Morphology controlled fabrication of porous magnesium oxide nanostructures for the efficient elimination of methyl orange

Magnesium oxide-based adsorbents (MGO-A) with different morphologies were synthesized via the hexamethylene tetramine-assisted hydrothermal method. The role of four anions in the reaction system, chloride (Cl ⁻ ), nitrate (NO 3 ⁻ ), sulfate (SO 4 2⁻ ), and acetate (C 2 H 3 O 2 2⁻ ) was systematically investigated to determine the properties of the MgO. Standard characterization techniques were used, such as X-ray diffraction, scanning electron microscopy, transmission electron microscopy, and surface area and pore size interpretations.
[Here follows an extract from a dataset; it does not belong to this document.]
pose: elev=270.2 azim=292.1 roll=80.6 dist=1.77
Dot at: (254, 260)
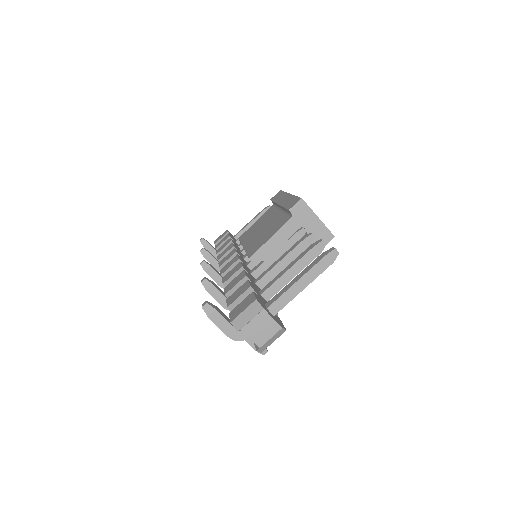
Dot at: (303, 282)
The kinetics and adsorption isotherm were studied for removal of the dye methyl orange. The dye’s rapid removal led to equilibrium being reached within 5 min. The correlation coefficient values indicate more applicability of pseudo-second-order kinetics than the pseudo-first-order kinetics. Both physisorption and chemisorption can be a pathway towards successfully removing methyl orange. The adsorption isotherm shows that the maximum capacity of the material is very high, 1,062 mg/g for MGO-A. In light of these results, it appears this material holds promise as a dye removal material.